Yekutieli (2008) suggested the hierarchical procedure to control the FDR across the tree of hypotheses.
In our case all hypotheses could be arranged in a 2-level structure. In the first level are the hypotheses for all combinations of multi-trait complexes and pairs of sparse "framework" markers. In the second level are the hypotheses for all combinations selected in the first level, this time using "secondary", markers, related to corresponding framework markers. We are interesting in Full-tree FDR control - all epistasis discoveries in all tree . The rejection threshold q should be chosen such that the full-tree FDR will be controlled at the level, 0.1.
We implemented the algorithm on Arabidobsis data of 210 RILs .

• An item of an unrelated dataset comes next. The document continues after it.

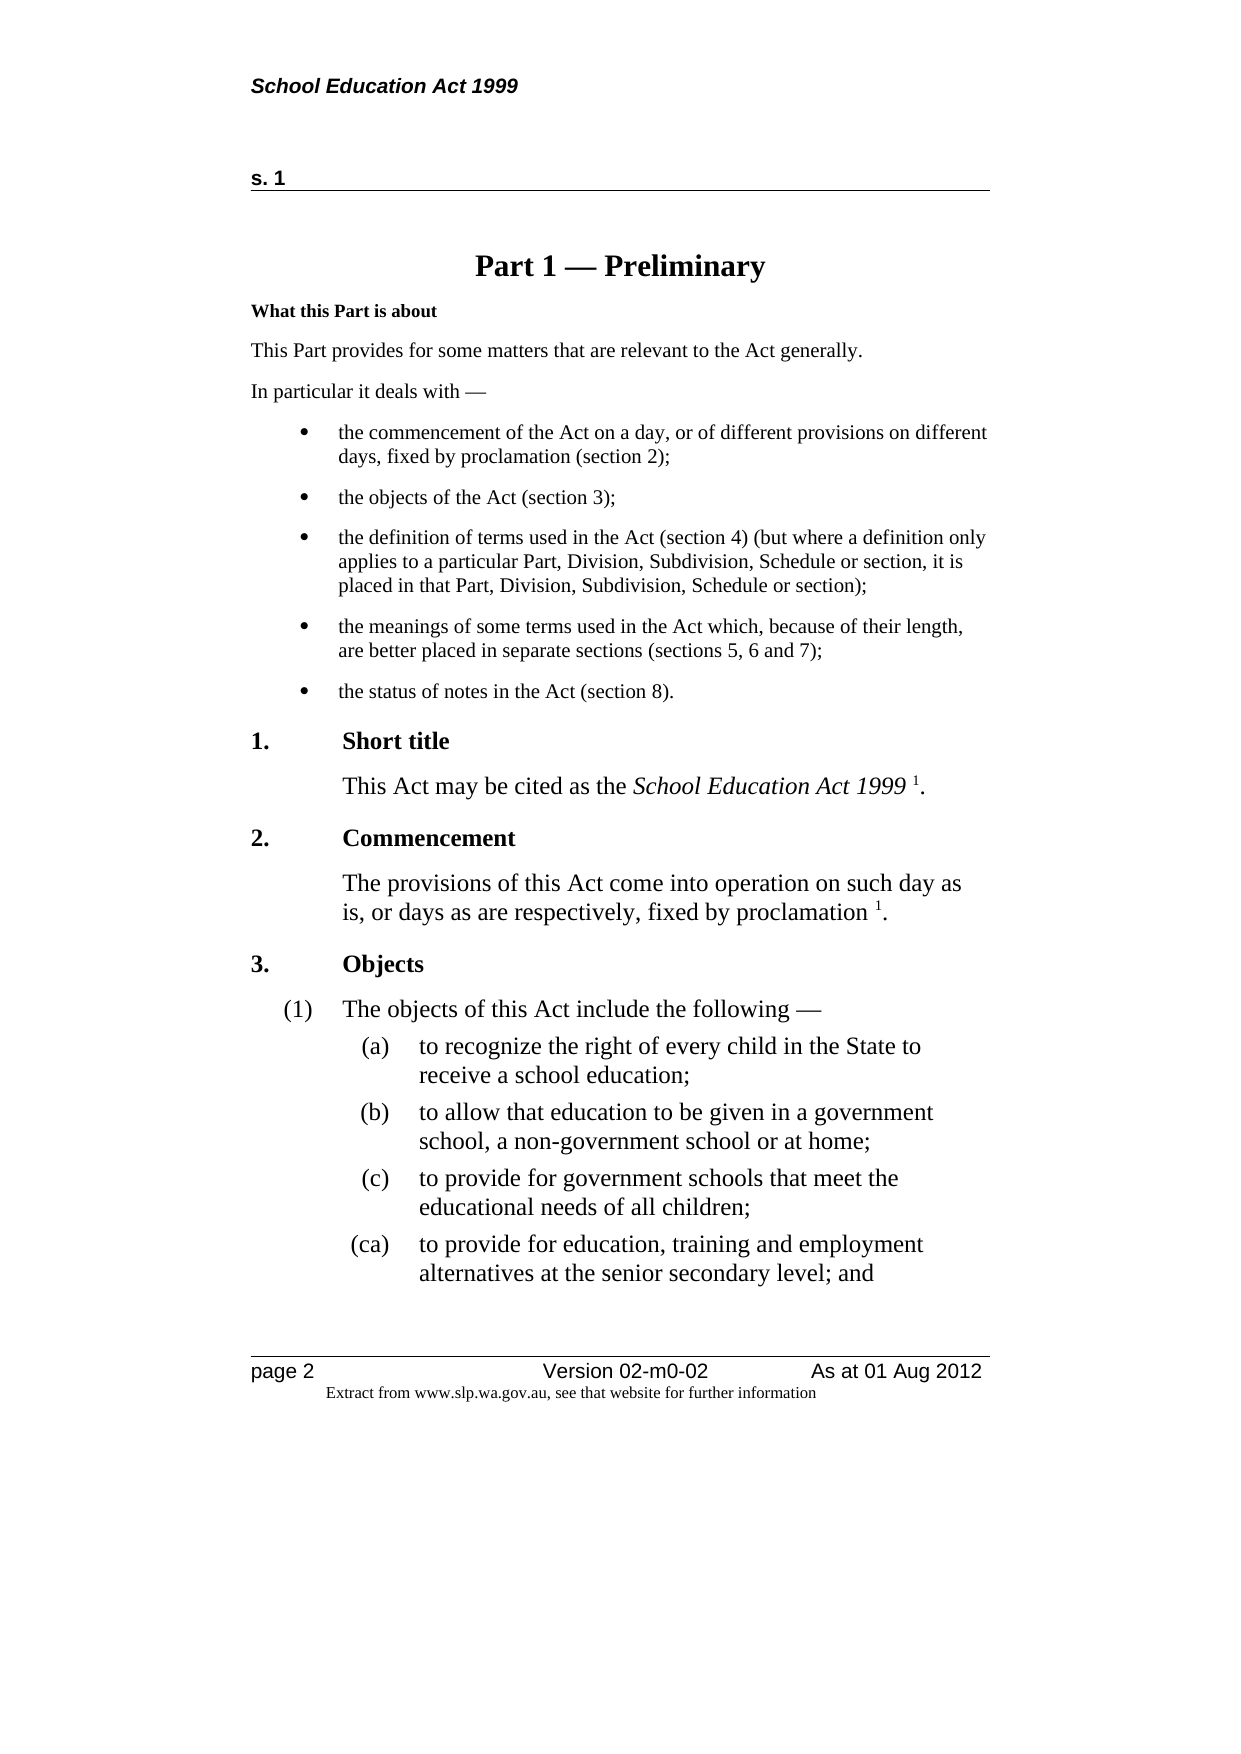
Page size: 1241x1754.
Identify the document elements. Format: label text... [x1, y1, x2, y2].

Around 23000 gene expressions were produced from all five chromosomes.
Then we applied out algorithm:
were identified 314 gene clusters (WGCNA)
For the first stage of hierarchical testing 47 sparse "framework" markers that are within 10 cM of each other were used
10 -12 “secondary" markers were placed for each framework area
So we tested around 440 000 epistatic hypotheses
The Variance Stabilization Normalization (VSN) uses Generalized log transformation
After filtering non-expressed genes remained 7244 genes out of 22810
Also we filtered out bad markers or non-informative markers
Using the two-stage algorithm on meta-genes, 341,107 hypotheses were tests
If instead, all possible combinations of markers and row traits were tested at one stage, about 900,000,000 tests would have been performed.